Picked up around 5 games in Game for less than £25 in their sale

Red Faction: Armageddon going for a fiver...happy days

Any games worth playing that you've managed to pick up recently on the cheap?


----------



## Epona (Jan 24, 2013)

You can get some really good bargains in the Steam sale, or from retailers who are about to go bust, but in all of my time gaming, the 3 top bargains (in terms of value for money in the long run) have all been games I paid top whack for on the day of release - Neverwinter Nights - thanks to the modding community, I played nonstop for around 5 years. Morrowind hasn't been off my PC(s) since it was released in 2002. CIV IV I bought full price and it hasn't been off my PC since - been playing it (or at least a modded version) today in fact. Skyrim may enter that hallowed ground, it's a good game, but lets see if I'm still playing it 4 years from now!  I could well be tbh.

So IMO, the best bargains aren't necessarily games that you buy cheap, but ones that just keep giving - if you manage to get a game like that at cut price then that's the mother of all bargains.
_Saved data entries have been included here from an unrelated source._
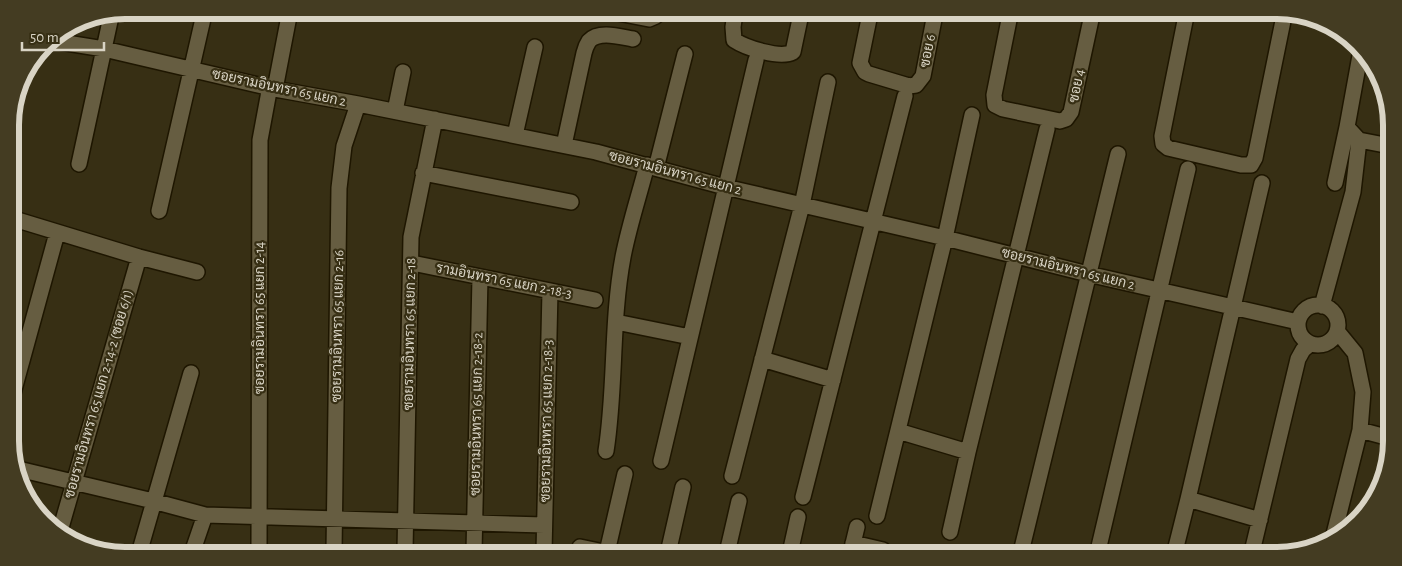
<svg xmlns="http://www.w3.org/2000/svg" width="1402" height="566" font-family="'Alegreya Sans',Sarabun,sans-serif">
	<style>
		.lines { fill: none; stroke-linecap: round; stroke-linejoin: round }
		.minor-casing { stroke: #1e1600; stroke-width: 18 }
		.minor { stroke: #665d41; stroke-width: 15 }
		.labels { text-anchor: middle; dominant-baseline: central; stroke-width: 4.5; stroke-linejoin: round; paint-order: stroke }
		.street-label { font-size: 14px; fill: #d9d4c5; stroke: #372f14 }
		.rim { fill: none; stroke: #d9d4c5; stroke-width: 6 }
	</style>
	<rect width="100%" height="100%" fill="#372f14"/>
	<g class="lines">
		<defs>
			<path id="minor" d="M618,13L649,19L656,16L657,13
				M735,13L733,27L734,40C746,48 780,59 793,52L801,14
				M870,14L860,63L865,72L869,74L909,86L916,85L923,76L935,14
				M1010,15L994,95L995,105L1003,109L1060,121L1066,119L1071,112L1092,15
				M1186,16L1162,136L1163,144L1168,148L1241,165H1251L1255,158L1284,16
				M48,40L104,49L275,89L358,104L596,152L725,187L945,238L1088,274L1298,322
				M275,89L290,11
				M395,111L403,72
				M515,135L535,47
				M1359,140L1390,146
				M564,145L584,53C585,49 587,44 589,41C599,30 621,37 633,39
				M79,164L112,12
				M656,168L685,54
				M423,173L571,202
				M1335,183L1347,127
				M159,211L205,10
				M11,218L139,257L197,272
				M412,263L595,300
				M1298 325a20 20 0 1 1 40 0a20 20 0 1 1-40 0Z
				M1322,306L1353,192L1359,140L1347,127L1361,50
				M616,322L690,337
				M762,359L833,380
				M12,397L57,233
				M1360,430L1386,437
				M898,431L968,452
				M606,451C616,387 611,321 623,257C629,226 639,196 647,165
				M661,461L756,60
				M14,468L153,501L205,515L544,525
				M732,476L802,205L828,82
				M803,497L905,96
				M1188,499L1260,520
				M877,516L945,238L972,115
				M60,531L139,257
				M950,532L968,452L1047,129
				M1333,538L1360,430L1363,392L1355,353L1337,331
				M853,543L883,550
				M580,547L604,552
				M1022,548L1118,154
				M140,550L191,373
				M193,550L205,515
				M259,551L260,140L270,86
				M334,551L339,188L344,146L358,104
				M405,551L411,237L435,119
				M474,552L480,277
				M544,552L550,291
				M607,552L625,474
				M851,552L857,527
				M668,553L683,487
				M727,553L739,501
				M790,553L798,517
				M1097,555L1188,169
				M1174,555L1188,499L1262,183
				M1251,556L1298,359L1303,350L1310,344"/>
		</defs>
		<use href="#minor" class="minor-casing"/>
		<use href="#minor" class="minor"/>
	</g>
	<g class="labels">
		<g class="street-label">
			<text transform="translate(928 51) rotate(-79)">ซอย 6</text>
			<text transform="translate(1077 86) rotate(-78)">ซอย 4</text>
			<text transform="translate(279 88) rotate(12)">ซอยรามอินทรา 65 แยก 2</text>
			<text transform="translate(675 173) rotate(15)">ซอยรามอินทรา 65 แยก 2</text>
			<text transform="translate(1068 269) rotate(14)">ซอยรามอินทรา 65 แยก 2</text>
			<text transform="translate(504 281) rotate(11)">รามอินทรา 65 แยก 2-18-3</text>
			<text transform="translate(260 318) rotate(-90)">ซอยรามอินทรา 65 แยก 2-14</text>
			<text transform="translate(338 326) rotate(-89)">ซอยรามอินทรา 65 แยก 2-16</text>
			<text transform="translate(410 334) rotate(-89)">ซอยรามอินทรา 65 แยก 2-18</text>
			<text transform="translate(99 394) rotate(-74)">ซอยรามอินทรา 65 แยก 2-14-2 (ซอย 6/1)</text>
			<text transform="translate(477 414) rotate(-89)">ซอยรามอินทรา 65 แยก 2-18-2</text>
			<text transform="translate(547 421) rotate(-89)">ซอยรามอินทรา 65 แยก 2-18-3</text>
		</g>
	</g>
	<path d="M0 0H1402V566H0ZM125 19H1277A106 106 0 0 1 1383 125V441A106 106 0 0 1 1277 547H125A106 106 0 0 1 19 441V125A106 106 0 0 1 125 19Z" fill="#443c22" fill-rule="evenodd"/>
	<path class="rim" d="M125 19H1277A106 106 0 0 1 1383 125V441A106 106 0 0 1 1277 547H125A106 106 0 0 1 19 441V125A106 106 0 0 1 125 19Z"/>
	<path d="M22 42v8h82v-8" fill="none" stroke="#d9d4c5" stroke-width="2.5"/>
	<text x="30" y="42" font-size="15" fill="#d9d4c5" stroke="#372f14" stroke-width="4" paint-order="stroke">50 m</text>
</svg>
Even so, paying £30 or so 5 or 10 years ago for a game that I am still playing today is pretty hard to beat in terms of value for money!


----------



## Shippou-Sensei (Jan 24, 2013)

i quite like giving free to play MMOs a go

sure they wear out kinda quickly  as they are all the same game in many a way  but for free that's excelent


----------



## Edward Kelly (Mar 6, 2013)

I pretty well always buy outdated games ...wait a year and pay a fraction of the price, fuck it I'm not in that much of a hurry.


----------



## yield (Apr 10, 2014)

Ni No Kuni PSN Store £5.49 or £4.94 for PS Plus subscribers £5.49. Digital download.

Beautiful jrpg by by Level-5 and Studio Ghibli. One of the best ps3 games hth.


----------



## ohmyliver (Apr 10, 2014)

I really liked Ni No Kuni, even if it got a bit grindy... cute pirate cat for the win


----------



## Fez909 (Apr 10, 2014)

Does free count, or is that cheating?

Wolfenstein: Enemy Territory. My most played game. Sadly there aren't many servers left with humans playing (it's all bots) but I would play this game even now if there were. Awesome stuff...completely gratis.


----------



## Athos (Apr 10, 2014)

A brace of pheasants for £1.50.


----------



## cypher79 (Apr 11, 2014)

Got a brand new boxed version of Hard Reset: Extended Edition for a quid a while back


----------